Saturday, October 24, 2009

3 Films Make A Post: A New Beginning

Taste of Killing (1966): Tonino Valerii's Spaghetti Western about a bounty killer (Craig Hill) protecting a load of gold from the bandit (George Martin) who once killed his brother starts out promising enough and looks quite stylish throughout. Alas, it also suffers from a script that permanently brings up enticing details about its characters without ever making much use of them or finding a unified theme.
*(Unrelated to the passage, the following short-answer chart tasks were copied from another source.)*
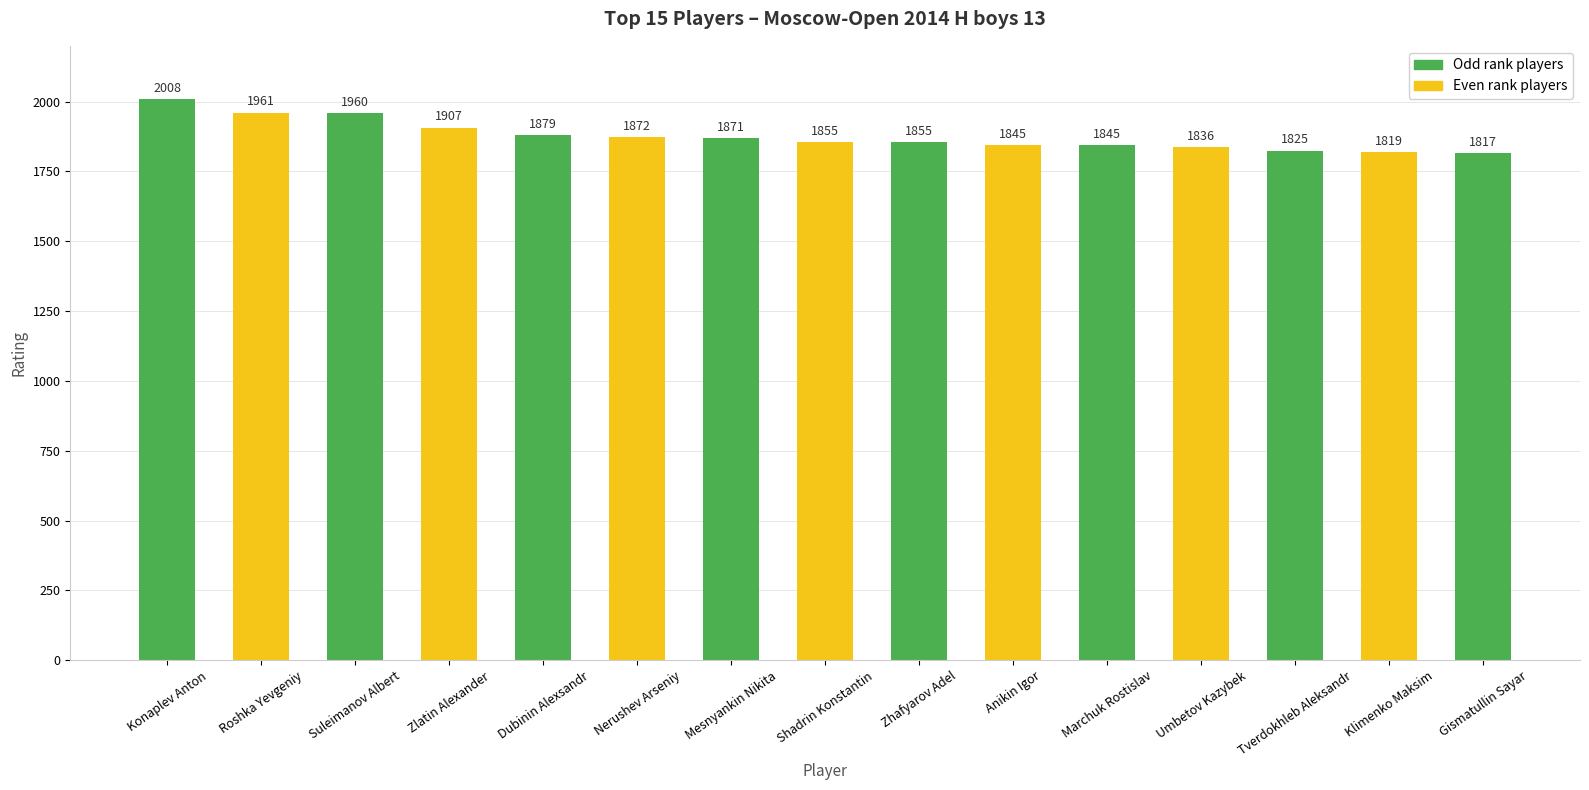

What is the difference between the values at Umbetov Kazybek and Zlatin Alexander?

71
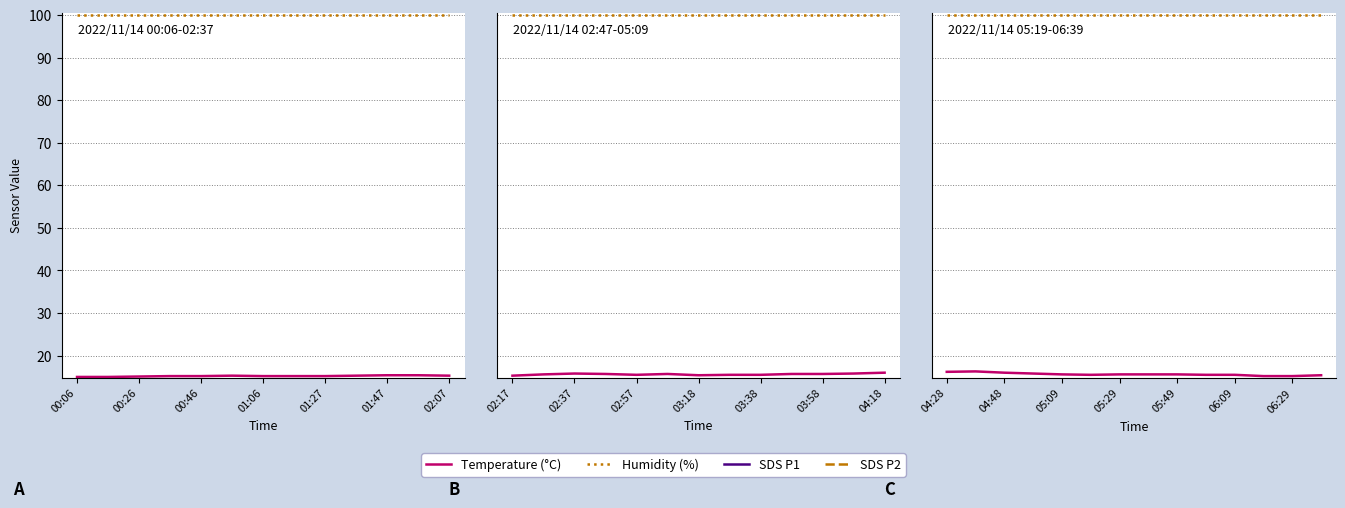

What are all the series names shown in the legend?

Temperature (°C), Humidity (%), SDS P1, SDS P2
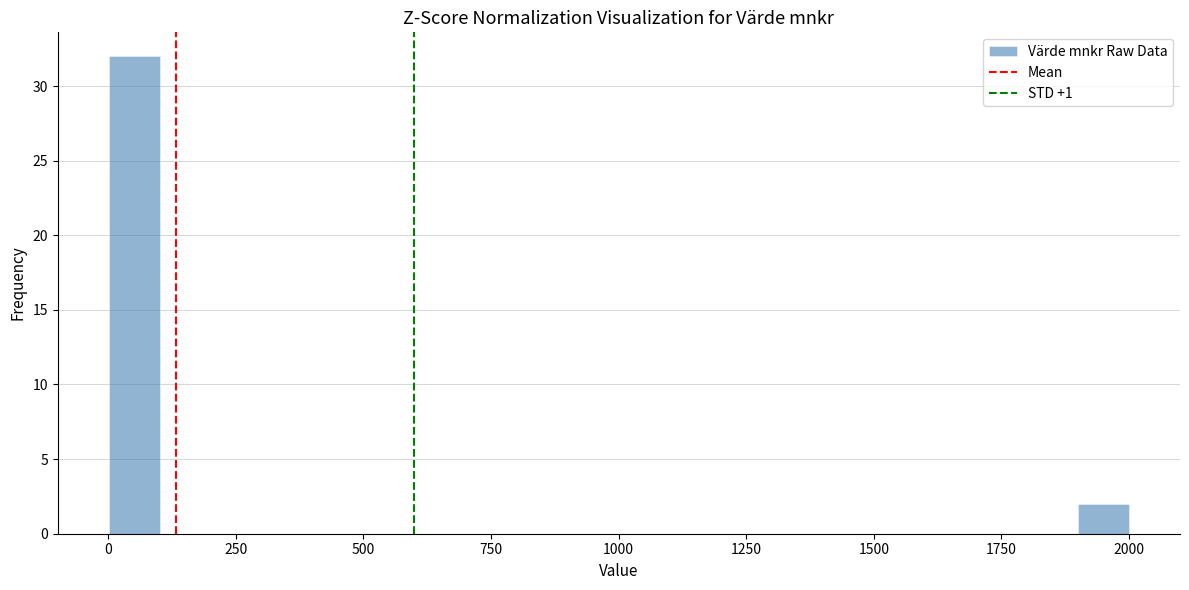

Read against the x-axis, roughly where is the centre of the tallest bar?

50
As it stands, the film is a series of Spaghetti standard situations done well enough, but without the intelligence that makes the best part of the genre so interesting and without much that holds the single parts together.

 

Goemon (2009): Either I am finally getting too old for this shit, or this is the most horrible, candy-colored mess of a CGI fest I have seen in a long time. I found its director's Kazuaki Kiriya's other big CGI mess Casshern with its wish to be every possible film at once much more worthwhile than the critical consensus says it is, but Goemon is nigh unwatchable.

The insanely broad acting with human actors who are less subtle than your typical anime character alone would be enough to kill the film, yet Kiriya insists on adding the insulting dumbness of his self-penned "script" and the already mentioned terrible CGI. I don't know the words fit to describe this vortex of absolute suckitude.

 

Kakurenbo (2004): A bunch of kids from a future, retro-futurist Japan comes to a ghost "town" (we'd call it a city, I suppose) to play a hidden, secret game of hide and seek - some of them to find out where all the other children who have disappeared before them went, some of them just for kicks.

This digitally animated one-man project by Shuhei Morita is an exceptionally beautiful anime with a visual style that is at once based on traditional Japanese designs and symbols (the fox masks the children wear, the basic designs of the demons who hunt them) and part of an already aged and lost future. It's a truly inspired piece of work, with every scene hinting at the basics of the film's future without ever actually revealing them. I tend to find storytelling techniques like this highly effective, consequently I am quite awed by the film's perfect and personal style and Morita's choice to let the (at times very creepy) mood do the explaining.